> **Work to complete**: All entries below are to be reproduced exactly.

________________

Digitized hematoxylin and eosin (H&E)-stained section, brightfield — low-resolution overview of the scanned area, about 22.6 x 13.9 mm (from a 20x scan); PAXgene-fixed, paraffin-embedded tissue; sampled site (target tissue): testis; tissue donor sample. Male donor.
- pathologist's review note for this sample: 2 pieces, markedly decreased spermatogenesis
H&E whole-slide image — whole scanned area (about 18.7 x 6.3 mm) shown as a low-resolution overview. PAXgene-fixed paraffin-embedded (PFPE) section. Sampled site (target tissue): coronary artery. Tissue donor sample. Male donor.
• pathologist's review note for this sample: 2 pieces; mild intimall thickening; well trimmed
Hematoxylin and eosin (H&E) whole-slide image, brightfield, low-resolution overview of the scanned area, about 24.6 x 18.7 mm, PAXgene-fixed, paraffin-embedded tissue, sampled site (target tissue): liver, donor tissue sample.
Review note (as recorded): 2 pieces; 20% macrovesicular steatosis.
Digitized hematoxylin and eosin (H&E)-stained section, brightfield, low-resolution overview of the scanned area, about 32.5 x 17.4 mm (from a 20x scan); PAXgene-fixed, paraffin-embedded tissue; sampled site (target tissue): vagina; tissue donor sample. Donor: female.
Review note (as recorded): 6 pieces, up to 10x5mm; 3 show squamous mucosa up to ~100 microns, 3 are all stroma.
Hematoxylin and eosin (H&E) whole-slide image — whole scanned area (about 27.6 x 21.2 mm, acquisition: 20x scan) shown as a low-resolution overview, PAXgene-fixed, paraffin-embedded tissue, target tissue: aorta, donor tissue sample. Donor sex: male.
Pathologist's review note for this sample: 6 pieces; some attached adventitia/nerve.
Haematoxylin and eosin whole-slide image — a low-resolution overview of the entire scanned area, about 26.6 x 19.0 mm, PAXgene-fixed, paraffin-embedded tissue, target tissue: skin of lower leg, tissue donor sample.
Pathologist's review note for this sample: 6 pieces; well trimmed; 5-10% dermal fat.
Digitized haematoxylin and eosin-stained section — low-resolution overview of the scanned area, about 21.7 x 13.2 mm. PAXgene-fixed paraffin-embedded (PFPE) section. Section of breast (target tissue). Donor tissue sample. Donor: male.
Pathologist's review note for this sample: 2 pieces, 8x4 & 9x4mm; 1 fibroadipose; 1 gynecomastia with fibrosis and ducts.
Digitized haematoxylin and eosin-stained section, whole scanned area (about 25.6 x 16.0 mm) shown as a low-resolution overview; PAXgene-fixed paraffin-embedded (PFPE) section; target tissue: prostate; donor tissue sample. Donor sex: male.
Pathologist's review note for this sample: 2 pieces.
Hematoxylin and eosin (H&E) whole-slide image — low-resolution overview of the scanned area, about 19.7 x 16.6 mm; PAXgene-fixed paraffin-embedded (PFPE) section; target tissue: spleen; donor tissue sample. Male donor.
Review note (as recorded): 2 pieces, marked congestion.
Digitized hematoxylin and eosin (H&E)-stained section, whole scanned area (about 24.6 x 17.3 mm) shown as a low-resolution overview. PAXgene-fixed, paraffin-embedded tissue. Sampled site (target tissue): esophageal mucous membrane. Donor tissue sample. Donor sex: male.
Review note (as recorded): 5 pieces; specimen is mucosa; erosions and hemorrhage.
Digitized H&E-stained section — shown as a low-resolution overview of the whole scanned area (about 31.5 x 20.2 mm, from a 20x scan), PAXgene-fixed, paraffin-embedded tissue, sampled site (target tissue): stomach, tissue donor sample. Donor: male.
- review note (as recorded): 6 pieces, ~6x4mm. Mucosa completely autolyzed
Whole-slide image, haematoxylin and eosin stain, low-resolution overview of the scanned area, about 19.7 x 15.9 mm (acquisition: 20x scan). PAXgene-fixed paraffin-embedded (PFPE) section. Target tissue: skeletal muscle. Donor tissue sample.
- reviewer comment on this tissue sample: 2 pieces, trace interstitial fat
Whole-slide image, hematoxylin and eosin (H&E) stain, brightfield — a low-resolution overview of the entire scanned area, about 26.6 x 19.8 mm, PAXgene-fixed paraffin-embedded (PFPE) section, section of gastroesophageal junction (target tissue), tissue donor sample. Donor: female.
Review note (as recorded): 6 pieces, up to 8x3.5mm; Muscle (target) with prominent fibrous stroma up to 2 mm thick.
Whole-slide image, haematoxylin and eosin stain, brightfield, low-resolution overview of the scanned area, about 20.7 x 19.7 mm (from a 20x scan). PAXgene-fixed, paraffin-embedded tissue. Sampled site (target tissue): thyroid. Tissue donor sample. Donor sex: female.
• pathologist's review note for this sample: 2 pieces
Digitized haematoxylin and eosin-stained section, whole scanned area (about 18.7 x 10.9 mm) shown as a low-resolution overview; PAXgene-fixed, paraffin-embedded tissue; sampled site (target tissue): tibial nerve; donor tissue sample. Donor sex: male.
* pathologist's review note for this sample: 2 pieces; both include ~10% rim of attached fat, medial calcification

________________

> **Completed exercise**:
Digitized hematoxylin and eosin (H&E)-stained section, brightfield — low-resolution overview of the scanned area, about 22.6 x 13.9 mm (from a 20x scan); PAXgene-fixed, paraffin-embedded tissue; sampled site (target tissue): testis; tissue donor sample. Male donor.
- pathologist's review note for this sample: 2 pieces, markedly decreased spermatogenesis
H&E whole-slide image — whole scanned area (about 18.7 x 6.3 mm) shown as a low-resolution overview. PAXgene-fixed paraffin-embedded (PFPE) section. Sampled site (target tissue): coronary artery. Tissue donor sample. Male donor.
• pathologist's review note for this sample: 2 pieces; mild intimall thickening; well trimmed
Hematoxylin and eosin (H&E) whole-slide image, brightfield, low-resolution overview of the scanned area, about 24.6 x 18.7 mm, PAXgene-fixed, paraffin-embedded tissue, sampled site (target tissue): liver, donor tissue sample.
Review note (as recorded): 2 pieces; 20% macrovesicular steatosis.
Digitized hematoxylin and eosin (H&E)-stained section, brightfield, low-resolution overview of the scanned area, about 32.5 x 17.4 mm (from a 20x scan); PAXgene-fixed, paraffin-embedded tissue; sampled site (target tissue): vagina; tissue donor sample. Donor: female.
Review note (as recorded): 6 pieces, up to 10x5mm; 3 show squamous mucosa up to ~100 microns, 3 are all stroma.
Hematoxylin and eosin (H&E) whole-slide image — whole scanned area (about 27.6 x 21.2 mm, acquisition: 20x scan) shown as a low-resolution overview, PAXgene-fixed, paraffin-embedded tissue, target tissue: aorta, donor tissue sample. Donor sex: male.
Pathologist's review note for this sample: 6 pieces; some attached adventitia/nerve.
Haematoxylin and eosin whole-slide image — a low-resolution overview of the entire scanned area, about 26.6 x 19.0 mm, PAXgene-fixed, paraffin-embedded tissue, target tissue: skin of lower leg, tissue donor sample.
Pathologist's review note for this sample: 6 pieces; well trimmed; 5-10% dermal fat.
Digitized haematoxylin and eosin-stained section — low-resolution overview of the scanned area, about 21.7 x 13.2 mm. PAXgene-fixed paraffin-embedded (PFPE) section. Section of breast (target tissue). Donor tissue sample. Donor: male.
Pathologist's review note for this sample: 2 pieces, 8x4 & 9x4mm; 1 fibroadipose; 1 gynecomastia with fibrosis and ducts.
Digitized haematoxylin and eosin-stained section, whole scanned area (about 25.6 x 16.0 mm) shown as a low-resolution overview; PAXgene-fixed paraffin-embedded (PFPE) section; target tissue: prostate; donor tissue sample. Donor sex: male.
Pathologist's review note for this sample: 2 pieces.
Hematoxylin and eosin (H&E) whole-slide image — low-resolution overview of the scanned area, about 19.7 x 16.6 mm; PAXgene-fixed paraffin-embedded (PFPE) section; target tissue: spleen; donor tissue sample. Male donor.
Review note (as recorded): 2 pieces, marked congestion.
Digitized hematoxylin and eosin (H&E)-stained section, whole scanned area (about 24.6 x 17.3 mm) shown as a low-resolution overview. PAXgene-fixed, paraffin-embedded tissue. Sampled site (target tissue): esophageal mucous membrane. Donor tissue sample. Donor sex: male.
Review note (as recorded): 5 pieces; specimen is mucosa; erosions and hemorrhage.
Digitized H&E-stained section — shown as a low-resolution overview of the whole scanned area (about 31.5 x 20.2 mm, from a 20x scan), PAXgene-fixed, paraffin-embedded tissue, sampled site (target tissue): stomach, tissue donor sample. Donor: male.
- review note (as recorded): 6 pieces, ~6x4mm. Mucosa completely autolyzed
Whole-slide image, haematoxylin and eosin stain, low-resolution overview of the scanned area, about 19.7 x 15.9 mm (acquisition: 20x scan). PAXgene-fixed paraffin-embedded (PFPE) section. Target tissue: skeletal muscle. Donor tissue sample.
- reviewer comment on this tissue sample: 2 pieces, trace interstitial fat
Whole-slide image, hematoxylin and eosin (H&E) stain, brightfield — a low-resolution overview of the entire scanned area, about 26.6 x 19.8 mm, PAXgene-fixed paraffin-embedded (PFPE) section, section of gastroesophageal junction (target tissue), tissue donor sample. Donor: female.
Review note (as recorded): 6 pieces, up to 8x3.5mm; Muscle (target) with prominent fibrous stroma up to 2 mm thick.
Whole-slide image, haematoxylin and eosin stain, brightfield, low-resolution overview of the scanned area, about 20.7 x 19.7 mm (from a 20x scan). PAXgene-fixed, paraffin-embedded tissue. Sampled site (target tissue): thyroid. Tissue donor sample. Donor sex: female.
• pathologist's review note for this sample: 2 pieces
Digitized haematoxylin and eosin-stained section, whole scanned area (about 18.7 x 10.9 mm) shown as a low-resolution overview; PAXgene-fixed, paraffin-embedded tissue; sampled site (target tissue): tibial nerve; donor tissue sample. Donor sex: male.
* pathologist's review note for this sample: 2 pieces; both include ~10% rim of attached fat, medial calcification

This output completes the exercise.